▶ **EXERCISE DESCRIPTION**: Reproduce every line of text in the listing below word for word, omitting the pictures.

(Saved data entries)
BEGIN

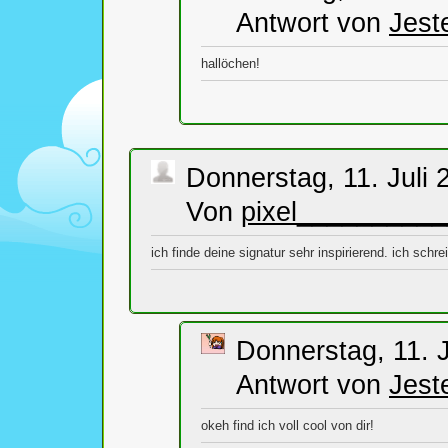
Antwort von
Jest
hallöchen!
Donnerstag, 11. Juli 
Von
pixel_________
ich finde deine signatur sehr inspirierend. ich schre
Donnerstag, 11. J
Antwort von
Jest
okeh find ich voll cool von dir!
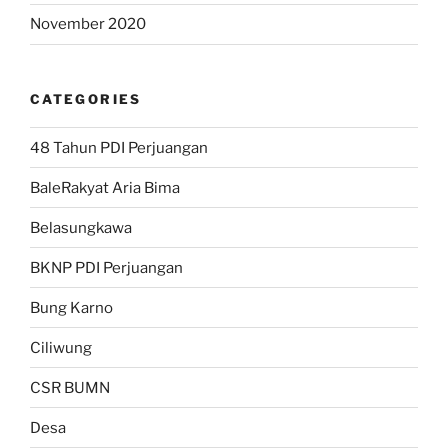
November 2020
CATEGORIES
48 Tahun PDI Perjuangan
BaleRakyat Aria Bima
Belasungkawa
BKNP PDI Perjuangan
Bung Karno
Ciliwung
CSR BUMN
Desa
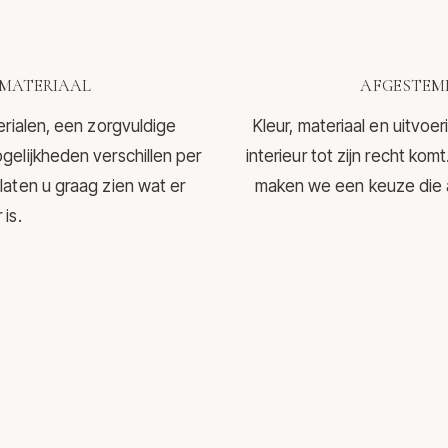
MATERIAAL
AFGESTEMD
erialen, een zorgvuldige
Kleur, materiaal en uitvo
gelijkheden verschillen per
interieur tot zijn recht ko
laten u graag zien wat er
maken we een keuze die aa
is.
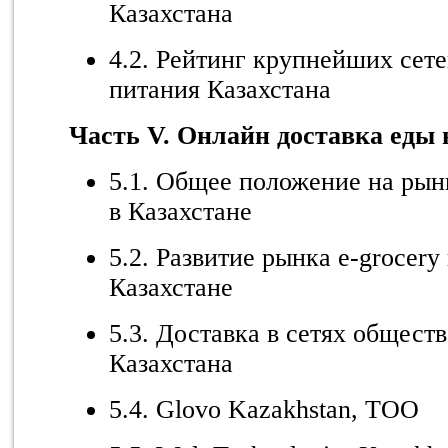
Казахстана
4.2. Рейтинг крупнейших сет
питания Казахстана
Часть V. Онлайн доставка еды 
5.1. Общее положение на рын
в Казахстане
5.2. Развитие рынка e-grocery
Казахстане
5.3. Доставка в сетях общест
Казахстана
5.4. Glovo Kazakhstan, TOO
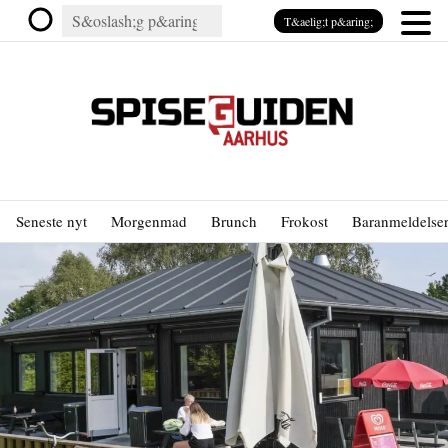
T&aelig;t p&aring;
Seneste nyt
Morgenmad
Brunch
Frokost
Baranmeldelse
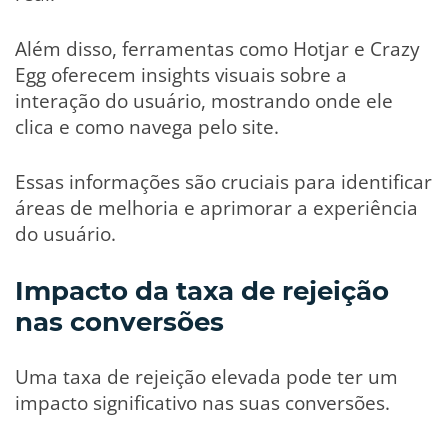
Além disso, ferramentas como Hotjar e Crazy
Egg oferecem insights visuais sobre a
interação do usuário, mostrando onde ele
clica e como navega pelo site.
Essas informações são cruciais para identificar
áreas de melhoria e aprimorar a experiência
do usuário.
Impacto da taxa de rejeição
nas conversões
Uma taxa de rejeição elevada pode ter um
impacto significativo nas suas conversões.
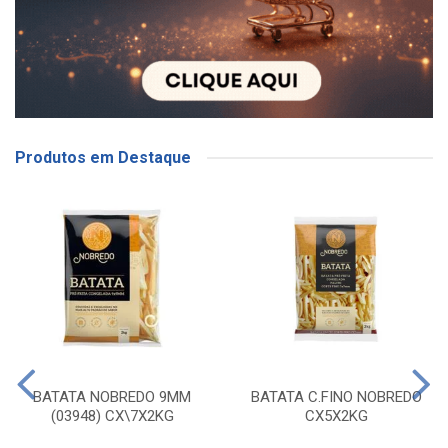
Produtos em Destaque
BATATA NOBREDO 9MM
BATATA C.FINO NOBREDO
(03948) CX\7X2KG
CX5X2KG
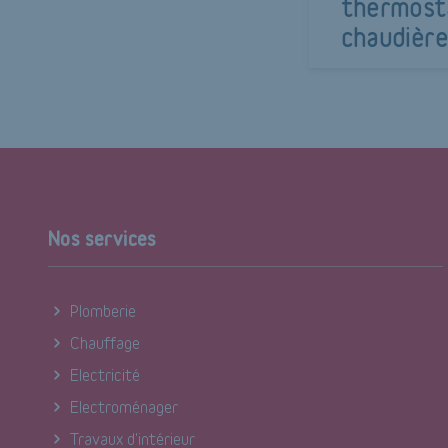
thermost
chaudière
Nos services
Plomberie
Chauffage
Electricité
Electroménager
Travaux d'intérieur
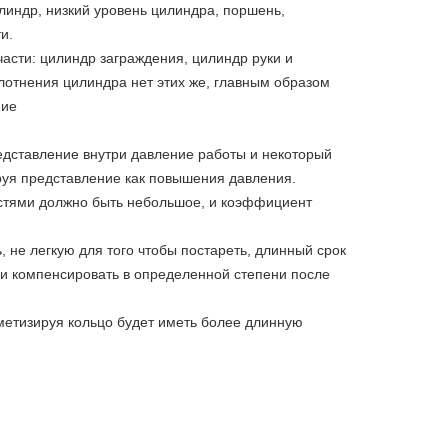
индр, низкий уровень цилиндра, поршень,
и.
части: цилиндр заграждения, цилиндр руки и
уплотнения цилиндра нет этих же, главным образом
ние
дставление внутри давление работы и некоторый
руя представление как повышения давления.
стями должно быть небольшое, и коэффициент
 не легкую для того чтобы постареть, длинный срок
ки компенсировать в определенной степени после
ерметизируя кольцо будет иметь более длинную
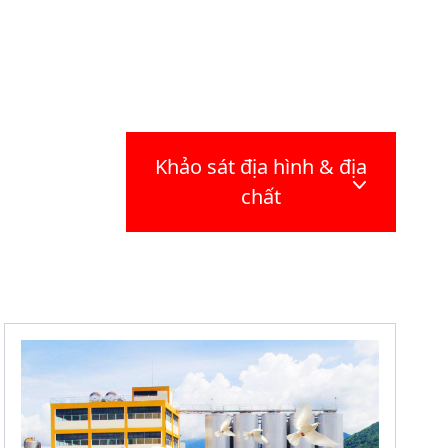
Khảo sát địa hình & địa
chất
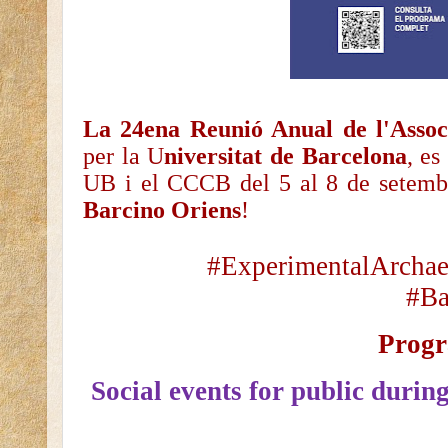
La 24ena Reunió Anual de l'Asso
per la U
niversitat de Barcelona
, es
UB i el CCCB del 5 al 8 de setemb
Barcino Oriens
!
#ExperimentalArchae
#Ba
Progr
Social events for public duri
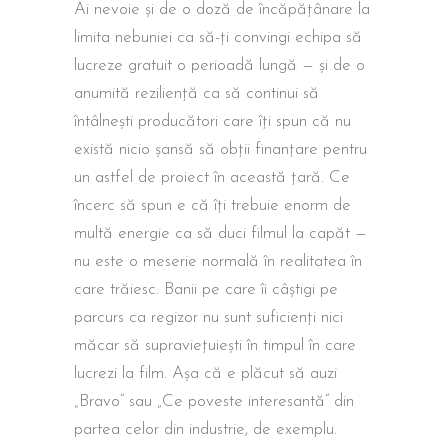
Ai nevoie și de o doză de încăpățânare la
limita nebuniei ca să-ți convingi echipa să
lucreze gratuit o perioadă lungă — și de o
anumită reziliență ca să continui să
întâlnești producători care îți spun că nu
există nicio șansă să obții finanțare pentru
un astfel de proiect în această țară. Ce
încerc să spun e că îți trebuie enorm de
multă energie ca să duci filmul la capăt —
nu este o meserie normală în realitatea în
care trăiesc. Banii pe care îi câștigi pe
parcurs ca regizor nu sunt suficienți nici
măcar să supraviețuiești în timpul în care
lucrezi la film. Așa că e plăcut să auzi
„Bravo” sau „Ce poveste interesantă” din
partea celor din industrie, de exemplu.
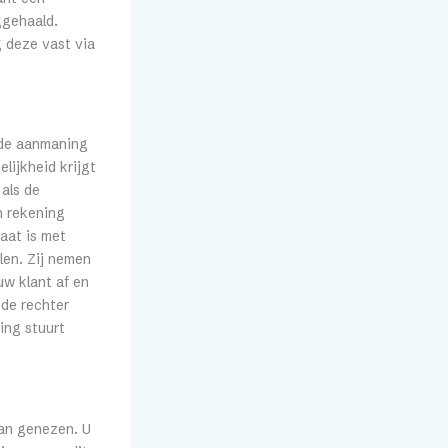
ggehaald.
 deze vast via
: de aanmaning
lijkheid krijgt
als de
n rekening
aat is met
len. Zij nemen
uw klant af en
 de rechter
ing stuurt
 dan genezen. U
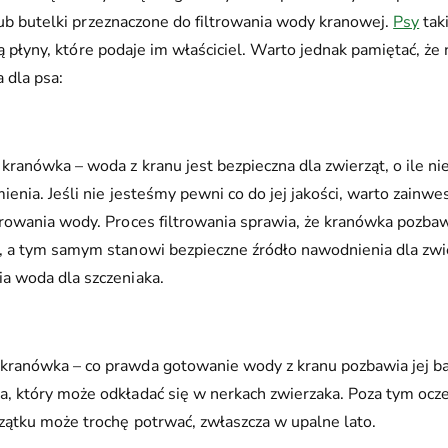
lub butelki przeznaczone do filtrowania wody kranowej.
Psy
tak
ją płyny, które podaje im właściciel. Warto jednak pamiętać, że
 dla psa:
kranówka – woda z kranu jest bezpieczna dla zwierząt, o ile nie
mienia. Jeśli nie jesteśmy pewni co do jej jakości, warto zainw
trowania wody. Proces filtrowania sprawia, że kranówka pozbawi
, a tym samym stanowi bezpieczne źródło nawodnienia dla zwie
a woda dla szczeniaka.
ranówka – co prawda gotowanie wody z kranu pozbawia jej bakt
, który może odkładać się w nerkach zwierzaka. Poza tym ocz
zątku może trochę potrwać, zwłaszcza w upalne lato.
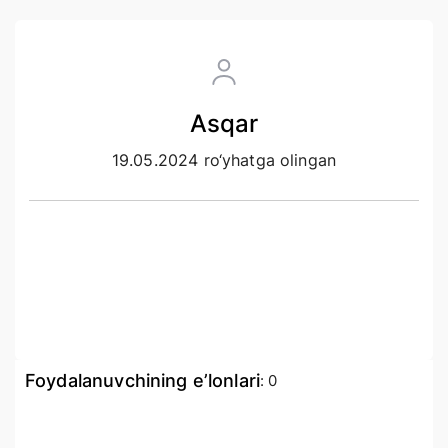
Asqar
19.05.2024 ro‘yhatga olingan
Foydalanuvchining e’lonlari
:
0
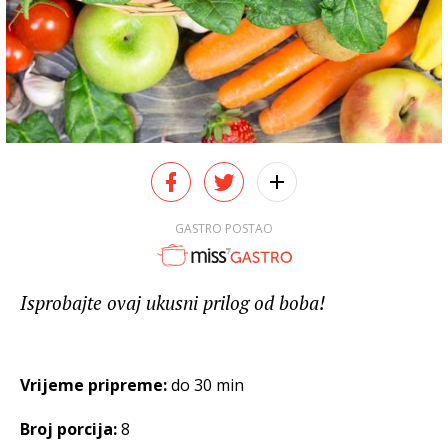
GASTRO POSTAO
Isprobajte ovaj ukusni prilog od boba!
Vrijeme pripreme:
do 30 min
Broj porcija:
8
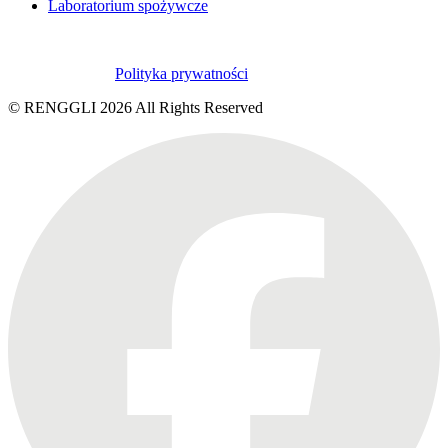
Laboratorium spożywcze
Polityka prywatności
© RENGGLI
2026
All Rights Reserved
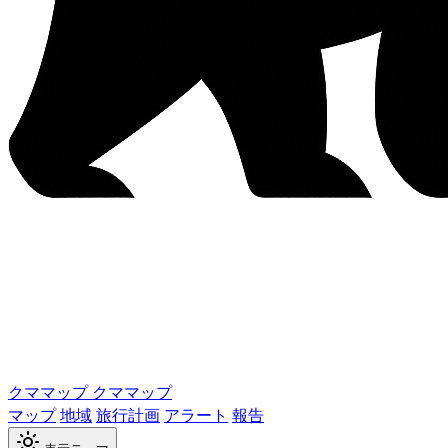
クママップ
クママップ
マップ
地域
旅行計画
アラート
報告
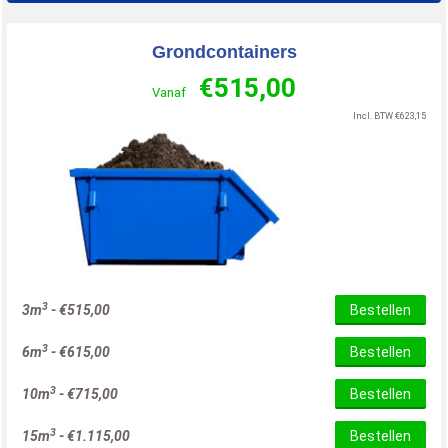
Grondcontainers
€
515,00
Vanaf
Incl. BTW
€
623,15
3
3m
-
€
515,00
Bestellen
3
6m
-
€
615,00
Bestellen
3
10m
-
€
715,00
Bestellen
3
15m
-
€
1.115,00
Bestellen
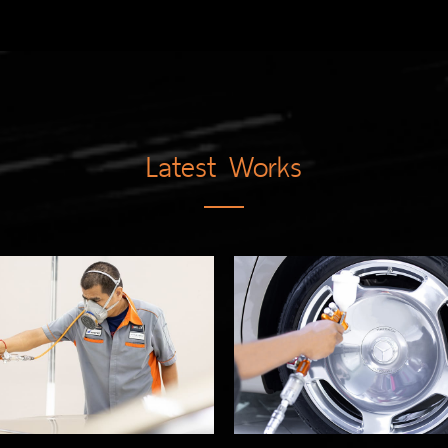
Latest Works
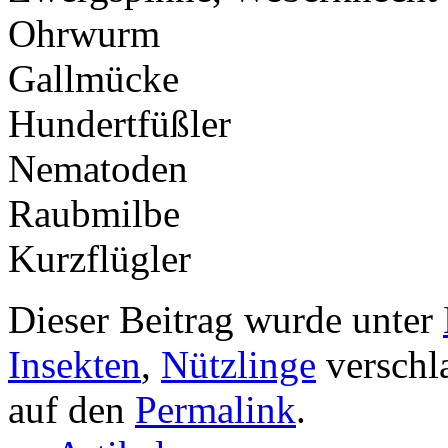
Ohrwurm
Gallmücke
Hundertfüßler
Nematoden
Raubmilbe
Kurzflügler
Dieser Beitrag wurde unter
Insekten
,
Nützlinge
verschla
auf den
Permalink
.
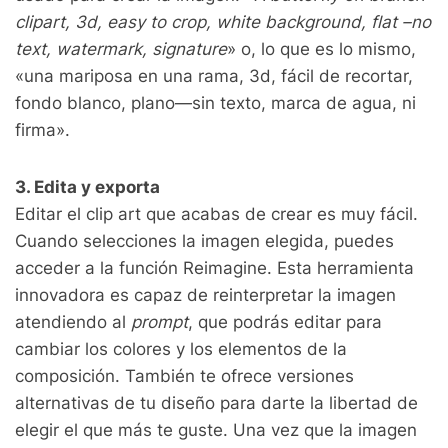
clipart, 3d, easy to crop, white background, flat –no
text, watermark, signature
» o, lo que es lo mismo,
«una mariposa en una rama, 3d, fácil de recortar,
fondo blanco, plano—sin texto, marca de agua, ni
firma».
3. Edita y exporta
Editar el clip art que acabas de crear es muy fácil.
Cuando selecciones la imagen elegida, puedes
acceder a la función Reimagine. Esta herramienta
innovadora es capaz de reinterpretar la imagen
atendiendo al
prompt
, que podrás editar para
cambiar los colores y los elementos de la
composición. También te ofrece versiones
alternativas de tu diseño para darte la libertad de
elegir el que más te guste. Una vez que la imagen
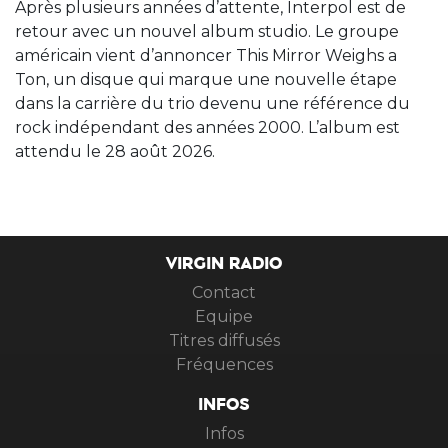
Après plusieurs années d’attente, Interpol est de
retour avec un nouvel album studio. Le groupe
américain vient d’annoncer This Mirror Weighs a
Ton, un disque qui marque une nouvelle étape
dans la carrière du trio devenu une référence du
rock indépendant des années 2000. L’album est
attendu le 28 août 2026.
VIRGIN RADIO
Contact
Equipe
Titres diffusés
Fréquences
INFOS
Infos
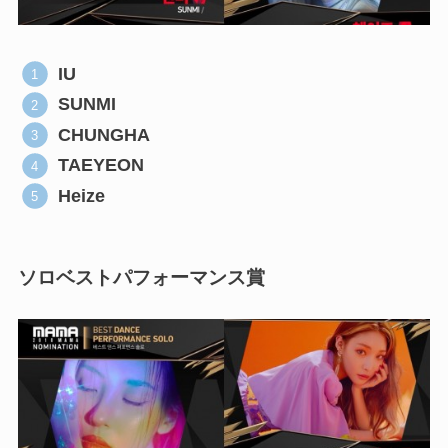
IU
SUNMI
CHUNGHA
TAEYEON
Heize
ソロベストパフォーマンス賞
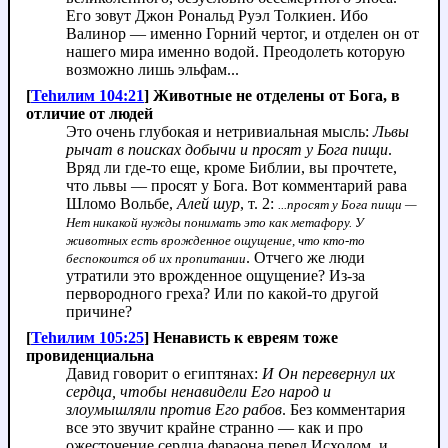
Его зовут Джон Рональд Руэл Толкиен. Ибо
Валинор — именно Горний чертог, и отделен он от
нашего мира именно водой. Преодолеть которую
возможно лишь эльфам...
[
Теhилим 104:21
] Животные не отделены от Бога, в
отличие от людей
Это очень глубокая и нетривиальная мысль:
Львы
рычат в поисках добычи и просят у Бога пищи
.
Вряд ли где-то еще, кроме Библии, вы прочтете,
что львы — просят у Бога. Вот комментарий рава
Шломо Вольбе,
Алей шур
, т. 2:
...просят у Бога пищи —
Нет никакой нужды понимать это как метафору. У
животных есть врожденное ощущение, что кто-то
. Отчего же люди
беспокоится об их пропитании
утратили это врожденное ощущение? Из-за
первородного греха? Или по какой-то другой
причине?
[
Теhилим 105:25
] Ненависть к евреям тоже
провиденциальна
Давид говорит о египтянах:
И Он перевернул их
сердца, чтобы ненавидели Его народ и
злоумышляли против Его рабов
. Без комментария
все это звучит крайне странно — как и про
ожесточение сердца фараона перед Исходом, и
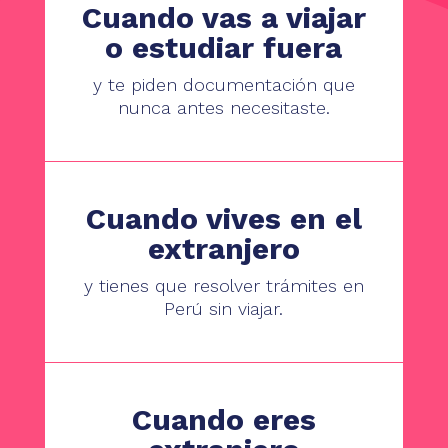
Cuando vas a viajar
o estudiar fuera
y te piden documentación que
nunca antes necesitaste.
Cuando vives en el
extranjero
y tienes que resolver trámites en
Perú sin viajar.
Cuando eres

END

▶ **THE ANSWER**:
Antwort von
Jest
hallöchen!
Donnerstag, 11. Juli 
Von
pixel_________
ich finde deine signatur sehr inspirierend. ich schre
Donnerstag, 11. J
Antwort von
Jest
okeh find ich voll cool von dir!
November 2020
CATEGORIES
48 Tahun PDI Perjuangan
BaleRakyat Aria Bima
Belasungkawa
BKNP PDI Perjuangan
Bung Karno
Ciliwung
CSR BUMN
Desa
MATERIAAL
AFGESTEMD
erialen, een zorgvuldige
Kleur, materiaal en uitvo
gelijkheden verschillen per
interieur tot zijn recht ko
laten u graag zien wat er
maken we een keuze die aa
is.
Казахстана
4.2. Рейтинг крупнейших сет
питания Казахстана
Часть V. Онлайн доставка еды 
5.1. Общее положение на рын
в Казахстане
5.2. Развитие рынка e-grocery
Казахстане
5.3. Доставка в сетях общест
Казахстана
5.4. Glovo Kazakhstan, TOO
T&aelig;t p&aring;
Seneste nyt
Morgenmad
Brunch
Frokost
Baranmeldelse
Além disso, ferramentas como Hotjar e Crazy
Egg oferecem insights visuais sobre a
interação do usuário, mostrando onde ele
clica e como navega pelo site.
Essas informações são cruciais para identificar
áreas de melhoria e aprimorar a experiência
do usuário.
Impacto da taxa de rejeição
nas conversões
Uma taxa de rejeição elevada pode ter um
impacto significativo nas suas conversões.
Produtos em Destaque
BATATA NOBREDO 9MM
BATATA C.FINO NOBREDO
(03948) CX\7X2KG
CX5X2KG
thermost
chaudière
Nos services
Plomberie
Chauffage
Electricité
Electroménager
Travaux d'intérieur
индр, низкий уровень цилиндра, поршень,
и.
части: цилиндр заграждения, цилиндр руки и
уплотнения цилиндра нет этих же, главным образом
ние
дставление внутри давление работы и некоторый
руя представление как повышения давления.
стями должно быть небольшое, и коэффициент
 не легкую для того чтобы постареть, длинный срок
ки компенсировать в определенной степени после
ерметизируя кольцо будет иметь более длинную
Khảo sát địa hình & địa
chất
La 24ena Reunió Anual de l'Asso
per la U
niversitat de Barcelona
, es
UB i el CCCB del 5 al 8 de setemb
Barcino Oriens
!
#ExperimentalArchae
#Ba
Progr
Social events for public duri
Ai nevoie și de o doză de încăpățânare la
limita nebuniei ca să-ți convingi echipa să
lucreze gratuit o perioadă lungă — și de o
anumită reziliență ca să continui să
întâlnești producători care îți spun că nu
există nicio șansă să obții finanțare pentru
un astfel de proiect în această țară. Ce
încerc să spun e că îți trebuie enorm de
multă energie ca să duci filmul la capăt —
nu este o meserie normală în realitatea în
care trăiesc. Banii pe care îi câștigi pe
parcurs ca regizor nu sunt suficienți nici
măcar să supraviețuiești în timpul în care
lucrezi la film. Așa că e plăcut să auzi
„Bravo” sau „Ce poveste interesantă” din
partea celor din industrie, de exemplu.
ggehaald.
 deze vast via
: de aanmaning
lijkheid krijgt
als de
n rekening
aat is met
len. Zij nemen
uw klant af en
 de rechter
ing stuurt
 dan genezen. U
lub butelki przeznaczone do filtrowania wody kranowej.
Psy
tak
ją płyny, które podaje im właściciel. Warto jednak pamiętać, że
 dla psa:
kranówka – woda z kranu jest bezpieczna dla zwierząt, o ile nie
mienia. Jeśli nie jesteśmy pewni co do jej jakości, warto zainw
trowania wody. Proces filtrowania sprawia, że kranówka pozbawi
, a tym samym stanowi bezpieczne źródło nawodnienia dla zwie
a woda dla szczeniaka.
ranówka – co prawda gotowanie wody z kranu pozbawia jej bakt
, który może odkładać się w nerkach zwierzaka. Poza tym ocz
zątku może trochę potrwać, zwłaszcza w upalne lato.
Asqar
19.05.2024 ro‘yhatga olingan
Foydalanuvchining e’lonlari
:
0
GASTRO POSTAO
Isprobajte ovaj ukusni prilog od boba!
Vrijeme pripreme:
do 30 min
Broj porcija:
8
Laboratorium spożywcze
Polityka prywatności
© RENGGLI
2026
All Rights Reserved
クママップ
クママップ
マップ
地域
旅行計画
アラート
報告
Grondcontainers
€
515,00
Vanaf
Incl. BTW
€
623,15
3
3m
-
€
515,00
Bestellen
3
6m
-
€
615,00
Bestellen
3
10m
-
€
715,00
Bestellen
3
15m
-
€
1.115,00
Bestellen
Latest Works
Ohrwurm
Gallmücke
Hundertfüßler
Nematoden
Raubmilbe
Kurzflügler
Dieser Beitrag wurde unter
Insekten
,
Nützlinge
verschla
auf den
Permalink
.
clipart, 3d, easy to crop, white background, flat –no
text, watermark, signature
» o, lo que es lo mismo,
«una mariposa en una rama, 3d, fácil de recortar,
fondo blanco, plano—sin texto, marca de agua, ni
firma».
3. Edita y exporta
Editar el clip art que acabas de crear es muy fácil.
Cuando selecciones la imagen elegida, puedes
acceder a la función Reimagine. Esta herramienta
innovadora es capaz de reinterpretar la imagen
atendiendo al
prompt
, que podrás editar para
cambiar los colores y los elementos de la
composición. También te ofrece versiones
alternativas de tu diseño para darte la libertad de
elegir el que más te guste. Una vez que la imagen
Après plusieurs années d’attente, Interpol est de
retour avec un nouvel album studio. Le groupe
américain vient d’annoncer This Mirror Weighs a
Ton, un disque qui marque une nouvelle étape
dans la carrière du trio devenu une référence du
rock indépendant des années 2000. L’album est
attendu le 28 août 2026.
VIRGIN RADIO
Contact
Equipe
Titres diffusés
Fréquences
INFOS
Infos
IU
SUNMI
CHUNGHA
TAEYEON
Heize
ソロベストパフォーマンス賞
Его зовут Джон Рональд Руэл Толкиен. Ибо
Валинор — именно Горний чертог, и отделен он от
нашего мира именно водой. Преодолеть которую
возможно лишь эльфам...
[
Теhилим 104:21
] Животные не отделены от Бога, в
отличие от людей
Это очень глубокая и нетривиальная мысль:
Львы
рычат в поисках добычи и просят у Бога пищи
.
Вряд ли где-то еще, кроме Библии, вы прочтете,
что львы — просят у Бога. Вот комментарий рава
Шломо Вольбе,
Алей шур
, т. 2:
...просят у Бога пищи —
Нет никакой нужды понимать это как метафору. У
животных есть врожденное ощущение, что кто-то
. Отчего же люди
беспокоится об их пропитании
утратили это врожденное ощущение? Из-за
первородного греха? Или по какой-то другой
причине?
[
Теhилим 105:25
] Ненависть к евреям тоже
провиденциальна
Давид говорит о египтянах:
И Он перевернул их
сердца, чтобы ненавидели Его народ и
злоумышляли против Его рабов
. Без комментария
все это звучит крайне странно — как и про
ожесточение сердца фараона перед Исходом, и
Cuando vas a viajar
o estudiar fuera
y te piden documentación que
nunca antes necesitaste.
Cuando vives en el
extranjero
y tienes que resolver trámites en
Perú sin viajar.
Cuando eres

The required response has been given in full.